WHAT TO WORK ON >>
Rewrite the listing with "scientific name" swapped for "binomial name" everywhere, changing nothing else.

[Data entries]

• • • • •

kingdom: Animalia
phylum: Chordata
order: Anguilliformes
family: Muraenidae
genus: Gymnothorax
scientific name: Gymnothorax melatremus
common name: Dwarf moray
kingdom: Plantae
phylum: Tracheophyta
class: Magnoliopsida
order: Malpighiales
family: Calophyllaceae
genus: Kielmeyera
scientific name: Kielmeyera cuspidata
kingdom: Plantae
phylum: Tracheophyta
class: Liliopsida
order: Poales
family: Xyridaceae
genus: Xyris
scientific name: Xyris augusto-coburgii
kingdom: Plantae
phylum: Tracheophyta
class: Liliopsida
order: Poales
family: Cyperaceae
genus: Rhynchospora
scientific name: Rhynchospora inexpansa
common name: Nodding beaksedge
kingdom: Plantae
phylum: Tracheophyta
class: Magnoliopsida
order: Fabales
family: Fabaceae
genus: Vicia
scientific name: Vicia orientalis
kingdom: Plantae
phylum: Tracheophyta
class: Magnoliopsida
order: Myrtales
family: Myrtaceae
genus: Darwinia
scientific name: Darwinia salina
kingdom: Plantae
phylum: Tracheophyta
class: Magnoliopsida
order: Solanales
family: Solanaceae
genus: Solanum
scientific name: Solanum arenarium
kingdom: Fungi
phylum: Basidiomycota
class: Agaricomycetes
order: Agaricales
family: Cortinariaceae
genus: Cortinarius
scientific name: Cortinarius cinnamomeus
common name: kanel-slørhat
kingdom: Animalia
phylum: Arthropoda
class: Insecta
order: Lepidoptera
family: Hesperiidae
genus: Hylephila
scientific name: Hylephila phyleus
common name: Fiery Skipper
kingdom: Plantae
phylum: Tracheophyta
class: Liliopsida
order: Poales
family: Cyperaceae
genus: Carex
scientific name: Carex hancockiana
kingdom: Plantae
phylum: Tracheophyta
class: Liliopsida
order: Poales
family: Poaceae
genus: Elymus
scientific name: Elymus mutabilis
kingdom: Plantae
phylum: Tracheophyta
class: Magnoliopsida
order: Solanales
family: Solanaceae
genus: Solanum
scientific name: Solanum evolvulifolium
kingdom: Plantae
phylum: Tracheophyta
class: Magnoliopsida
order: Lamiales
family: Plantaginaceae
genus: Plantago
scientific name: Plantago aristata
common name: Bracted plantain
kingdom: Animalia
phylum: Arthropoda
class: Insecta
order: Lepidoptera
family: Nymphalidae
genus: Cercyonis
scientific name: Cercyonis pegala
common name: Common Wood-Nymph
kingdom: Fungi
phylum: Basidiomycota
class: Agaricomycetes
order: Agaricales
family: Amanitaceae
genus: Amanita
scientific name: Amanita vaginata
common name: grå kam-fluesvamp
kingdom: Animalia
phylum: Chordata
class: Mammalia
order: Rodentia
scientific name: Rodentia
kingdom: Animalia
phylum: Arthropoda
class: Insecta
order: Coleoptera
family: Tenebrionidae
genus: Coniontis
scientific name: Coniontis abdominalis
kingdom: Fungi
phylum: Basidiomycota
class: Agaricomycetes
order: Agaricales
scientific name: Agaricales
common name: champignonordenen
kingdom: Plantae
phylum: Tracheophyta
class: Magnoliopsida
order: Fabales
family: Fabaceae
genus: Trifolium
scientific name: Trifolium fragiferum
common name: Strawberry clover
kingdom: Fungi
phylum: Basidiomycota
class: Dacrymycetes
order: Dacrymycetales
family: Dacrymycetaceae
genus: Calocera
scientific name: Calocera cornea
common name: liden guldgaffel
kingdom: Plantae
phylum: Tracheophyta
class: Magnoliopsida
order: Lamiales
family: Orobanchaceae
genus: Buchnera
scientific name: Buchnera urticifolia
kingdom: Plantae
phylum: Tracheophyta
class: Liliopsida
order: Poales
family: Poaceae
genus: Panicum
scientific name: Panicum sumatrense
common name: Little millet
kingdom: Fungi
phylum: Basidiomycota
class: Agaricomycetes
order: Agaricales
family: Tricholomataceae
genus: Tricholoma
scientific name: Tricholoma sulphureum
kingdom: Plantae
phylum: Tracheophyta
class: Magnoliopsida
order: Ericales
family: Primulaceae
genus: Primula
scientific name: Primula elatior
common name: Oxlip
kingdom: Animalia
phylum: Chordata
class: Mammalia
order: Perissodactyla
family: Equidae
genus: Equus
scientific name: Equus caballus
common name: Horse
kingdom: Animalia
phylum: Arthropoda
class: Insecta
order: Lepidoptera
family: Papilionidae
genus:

• • • • •

SOLUTION TO THIS TASK >>
kingdom: Animalia
phylum: Chordata
order: Anguilliformes
family: Muraenidae
genus: Gymnothorax
binomial name: Gymnothorax melatremus
common name: Dwarf moray
kingdom: Plantae
phylum: Tracheophyta
class: Magnoliopsida
order: Malpighiales
family: Calophyllaceae
genus: Kielmeyera
binomial name: Kielmeyera cuspidata
kingdom: Plantae
phylum: Tracheophyta
class: Liliopsida
order: Poales
family: Xyridaceae
genus: Xyris
binomial name: Xyris augusto-coburgii
kingdom: Plantae
phylum: Tracheophyta
class: Liliopsida
order: Poales
family: Cyperaceae
genus: Rhynchospora
binomial name: Rhynchospora inexpansa
common name: Nodding beaksedge
kingdom: Plantae
phylum: Tracheophyta
class: Magnoliopsida
order: Fabales
family: Fabaceae
genus: Vicia
binomial name: Vicia orientalis
kingdom: Plantae
phylum: Tracheophyta
class: Magnoliopsida
order: Myrtales
family: Myrtaceae
genus: Darwinia
binomial name: Darwinia salina
kingdom: Plantae
phylum: Tracheophyta
class: Magnoliopsida
order: Solanales
family: Solanaceae
genus: Solanum
binomial name: Solanum arenarium
kingdom: Fungi
phylum: Basidiomycota
class: Agaricomycetes
order: Agaricales
family: Cortinariaceae
genus: Cortinarius
binomial name: Cortinarius cinnamomeus
common name: kanel-slørhat
kingdom: Animalia
phylum: Arthropoda
class: Insecta
order: Lepidoptera
family: Hesperiidae
genus: Hylephila
binomial name: Hylephila phyleus
common name: Fiery Skipper
kingdom: Plantae
phylum: Tracheophyta
class: Liliopsida
order: Poales
family: Cyperaceae
genus: Carex
binomial name: Carex hancockiana
kingdom: Plantae
phylum: Tracheophyta
class: Liliopsida
order: Poales
family: Poaceae
genus: Elymus
binomial name: Elymus mutabilis
kingdom: Plantae
phylum: Tracheophyta
class: Magnoliopsida
order: Solanales
family: Solanaceae
genus: Solanum
binomial name: Solanum evolvulifolium
kingdom: Plantae
phylum: Tracheophyta
class: Magnoliopsida
order: Lamiales
family: Plantaginaceae
genus: Plantago
binomial name: Plantago aristata
common name: Bracted plantain
kingdom: Animalia
phylum: Arthropoda
class: Insecta
order: Lepidoptera
family: Nymphalidae
genus: Cercyonis
binomial name: Cercyonis pegala
common name: Common Wood-Nymph
kingdom: Fungi
phylum: Basidiomycota
class: Agaricomycetes
order: Agaricales
family: Amanitaceae
genus: Amanita
binomial name: Amanita vaginata
common name: grå kam-fluesvamp
kingdom: Animalia
phylum: Chordata
class: Mammalia
order: Rodentia
binomial name: Rodentia
kingdom: Animalia
phylum: Arthropoda
class: Insecta
order: Coleoptera
family: Tenebrionidae
genus: Coniontis
binomial name: Coniontis abdominalis
kingdom: Fungi
phylum: Basidiomycota
class: Agaricomycetes
order: Agaricales
binomial name: Agaricales
common name: champignonordenen
kingdom: Plantae
phylum: Tracheophyta
class: Magnoliopsida
order: Fabales
family: Fabaceae
genus: Trifolium
binomial name: Trifolium fragiferum
common name: Strawberry clover
kingdom: Fungi
phylum: Basidiomycota
class: Dacrymycetes
order: Dacrymycetales
family: Dacrymycetaceae
genus: Calocera
binomial name: Calocera cornea
common name: liden guldgaffel
kingdom: Plantae
phylum: Tracheophyta
class: Magnoliopsida
order: Lamiales
family: Orobanchaceae
genus: Buchnera
binomial name: Buchnera urticifolia
kingdom: Plantae
phylum: Tracheophyta
class: Liliopsida
order: Poales
family: Poaceae
genus: Panicum
binomial name: Panicum sumatrense
common name: Little millet
kingdom: Fungi
phylum: Basidiomycota
class: Agaricomycetes
order: Agaricales
family: Tricholomataceae
genus: Tricholoma
binomial name: Tricholoma sulphureum
kingdom: Plantae
phylum: Tracheophyta
class: Magnoliopsida
order: Ericales
family: Primulaceae
genus: Primula
binomial name: Primula elatior
common name: Oxlip
kingdom: Animalia
phylum: Chordata
class: Mammalia
order: Perissodactyla
family: Equidae
genus: Equus
binomial name: Equus caballus
common name: Horse
kingdom: Animalia
phylum: Arthropoda
class: Insecta
order: Lepidoptera
family: Papilionidae
genus:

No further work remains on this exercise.